Pair Corralation between First Industrial and West Loop

Allowing for the 90-day total investment horizon First Industrial is expected to generate 27.06 times less return on investment than West Loop. In addition to that, First Industrial is 1.31 times more volatile than West Loop Realty. It trades about 0.0 of its total potential returns per unit of risk. West Loop Realty is currently generating about 0.1 per unit of volatility. If you would invest  1,364  in West Loop Realty on August 27, 2024 and sell it today you would earn a total of  106.00  from holding West Loop Realty or generate 7.77% return on investment over 90 days.
Time Period3 Months [change]
DirectionMoves Together 
StrengthSignificant
Accuracy100.0%
ValuesDaily Returns

First Industrial Realty  vs.  West Loop Realty

 Performance 
       Timeline  
First Industrial Realty 

Risk-Adjusted Performance

0 of 100

 
Weak
 
Strong
Very Weak
Over the last 90 days First Industrial Realty has generated negative risk-adjusted returns adding no value to investors with long positions. Even with relatively invariable basic indicators, First Industrial is not utilizing all of its potentials. The latest stock price agitation, may contribute to short-term losses for the retail investors.
West Loop Realty 

Risk-Adjusted Performance

1 of 100

 
Weak
 
Strong
Weak
Compared to the overall equity markets, risk-adjusted returns on investments in West Loop Realty are ranked lower than 1 (%) of all funds and portfolios of funds over the last 90 days. In spite of fairly strong basic indicators, West Loop is not utilizing all of its potentials. The recent stock price disturbance, may contribute to short-term losses for the investors.

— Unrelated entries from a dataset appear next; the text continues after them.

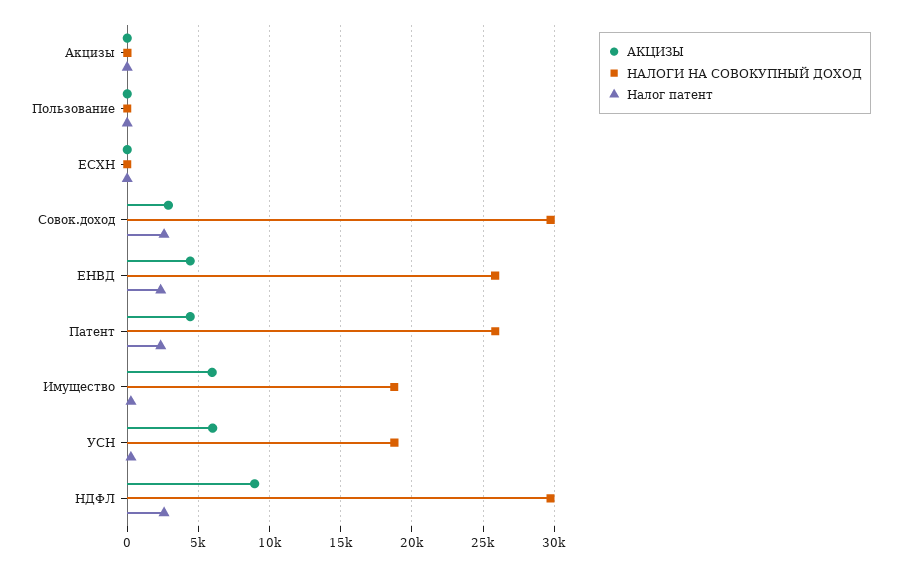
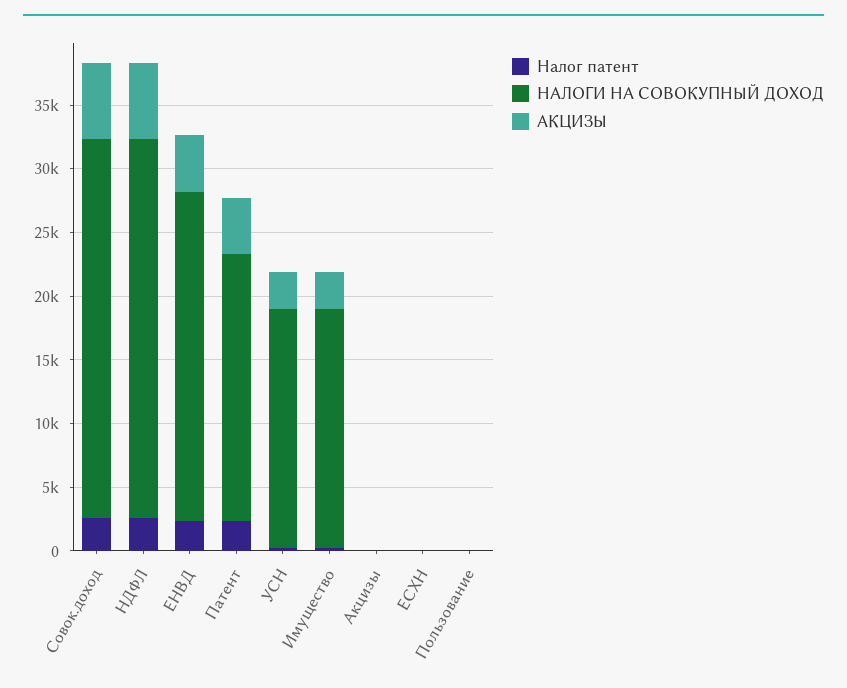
АКЦИЗЫ, Совок.доход: 3000 -> 6000
НАЛОГИ НА СОВОКУПНЫЙ ДОХОД, Патент: 26000 -> 21000
АКЦИЗЫ, Имущество: 6000 -> 3000
АКЦИЗЫ, УСН: 6000 -> 3000
АКЦИЗЫ, НДФЛ: 9000 -> 6000

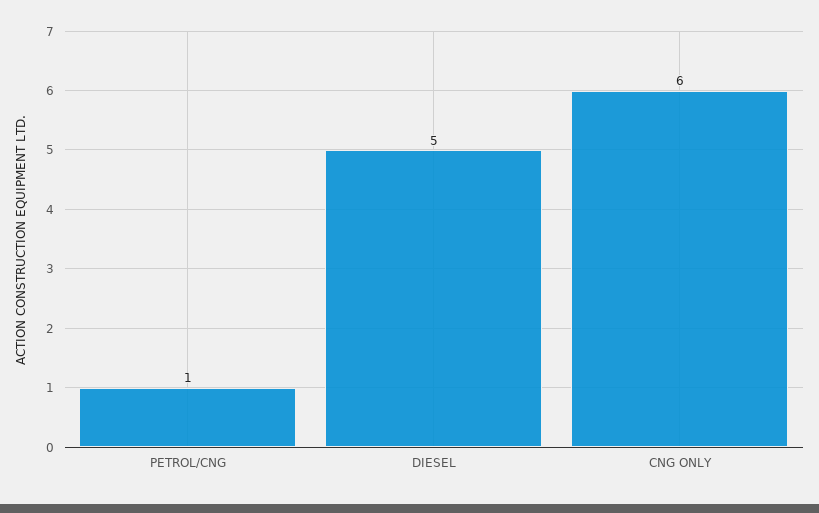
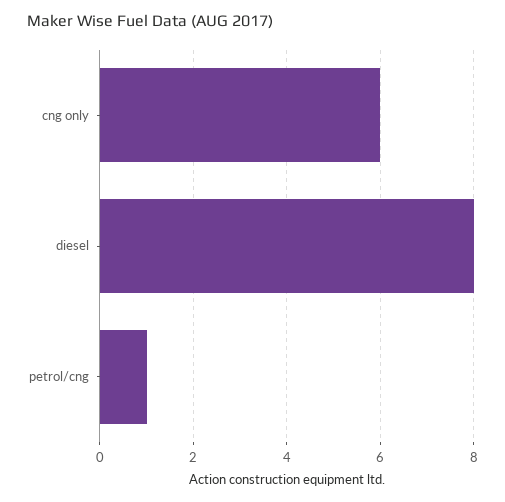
DIESEL: 5 -> 8

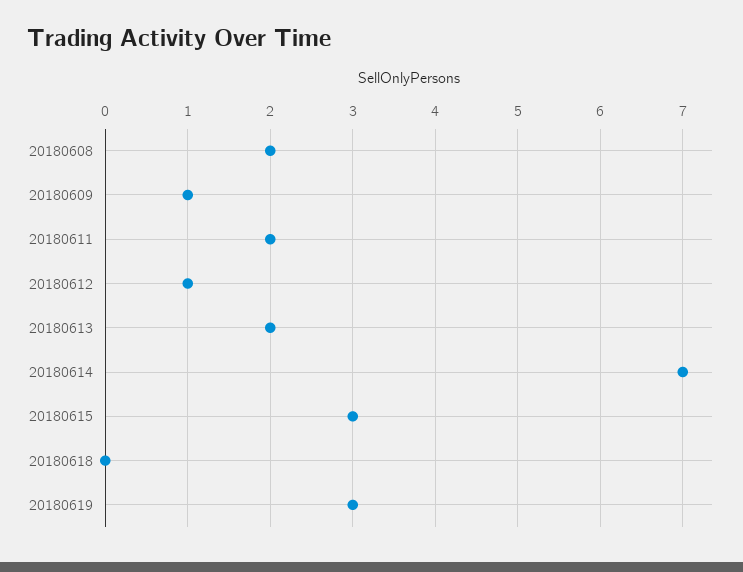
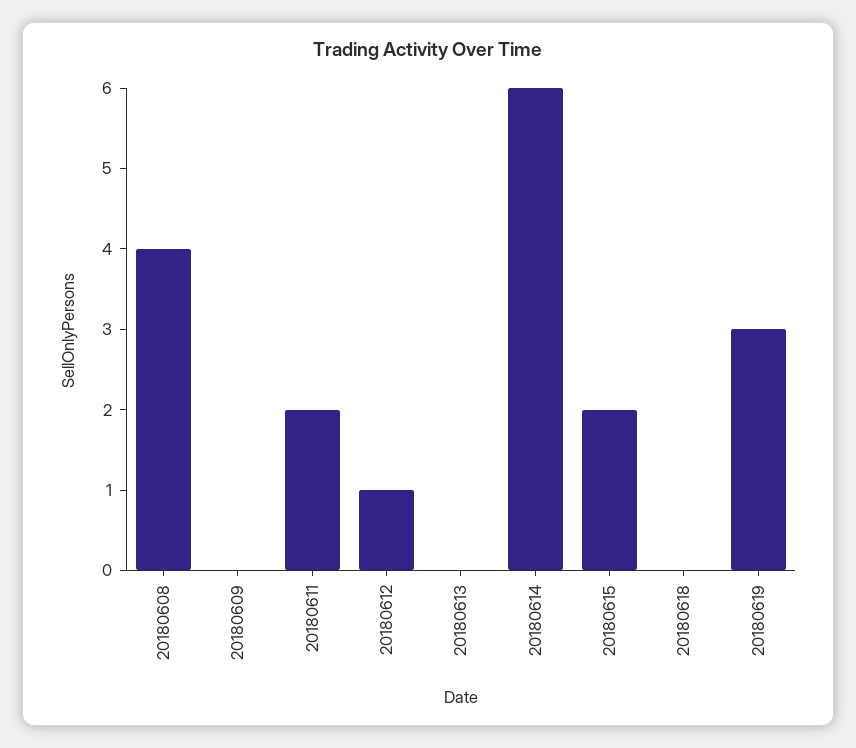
20180608: 2 -> 4
20180609: 1 -> 0
20180613: 2 -> 0
20180614: 7 -> 6
20180615: 3 -> 2

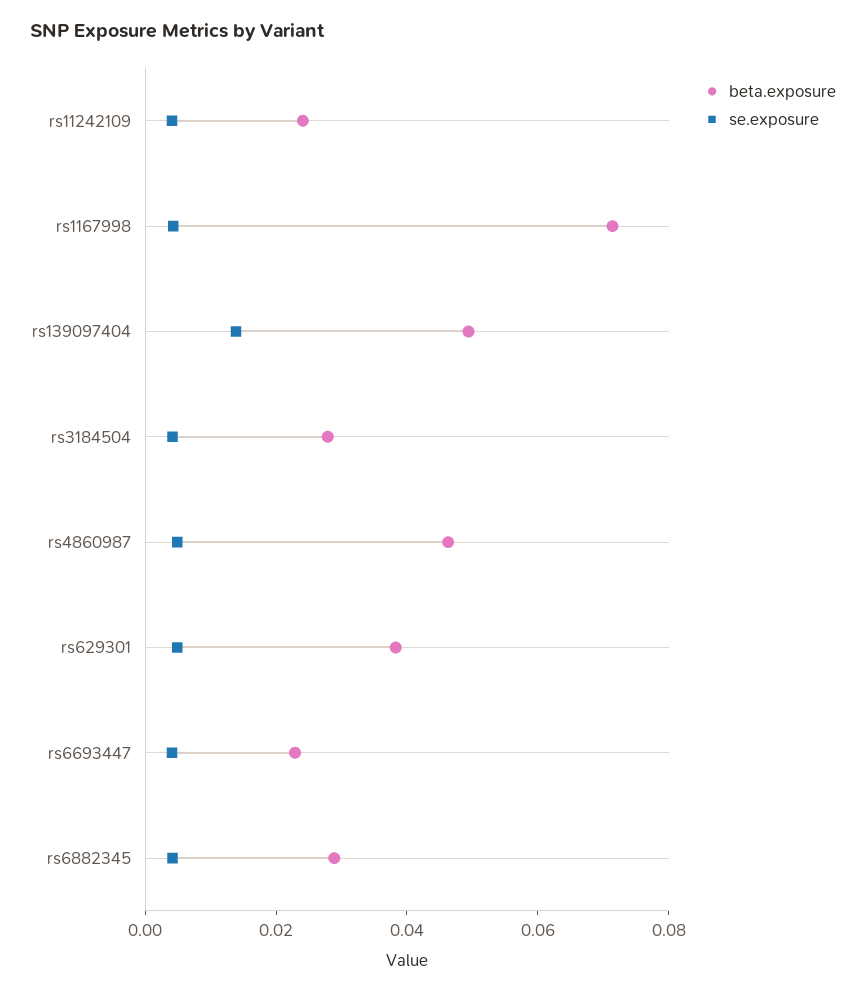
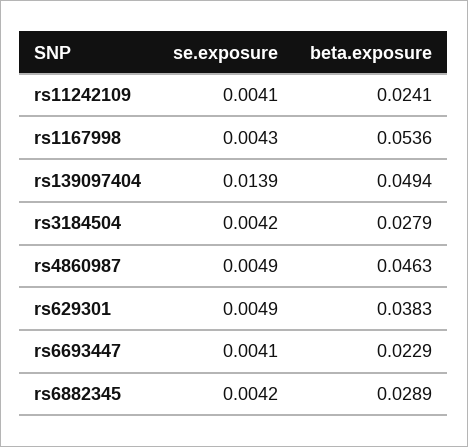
beta.exposure, rs1167998: 0.07 -> 0.0536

First Industrial and West Loop Volatility Contrast

   Predicted Return Density   
       Returns  

Pair Trading with First Industrial and West Loop

The main advantage of trading using opposite First Industrial and West Loop positions is that it hedges away some unsystematic risk. Because of two separate transactions, even if First Industrial position performs unexpectedly, West Loop can make up some of the losses. Pair trading also minimizes risk from directional movements in the market. For example, if an entire industry or sector drops because of unexpected headlines, the short position in West Loop will offset losses from the drop in West Loop's long position.
The idea behind First Industrial Realty and West Loop Realty pairs trading is to make the combined position market-neutral, meaning the overall market's direction will not affect its win or loss (or potential downside or upside). This can be achieved by designing a pairs trade with two highly correlated stocks or equities that operate in a similar space or sector, making it possible to obtain profits through simple and relatively low-risk investment.
Check out your portfolio center.
Note that this page's information should be used as a complementary analysis to find the right mix of equity instruments to add to your existing portfolios or create a brand new portfolio. You can also try the Alpha Finder module to use alpha and beta coefficients to find investment opportunities after accounting for the risk.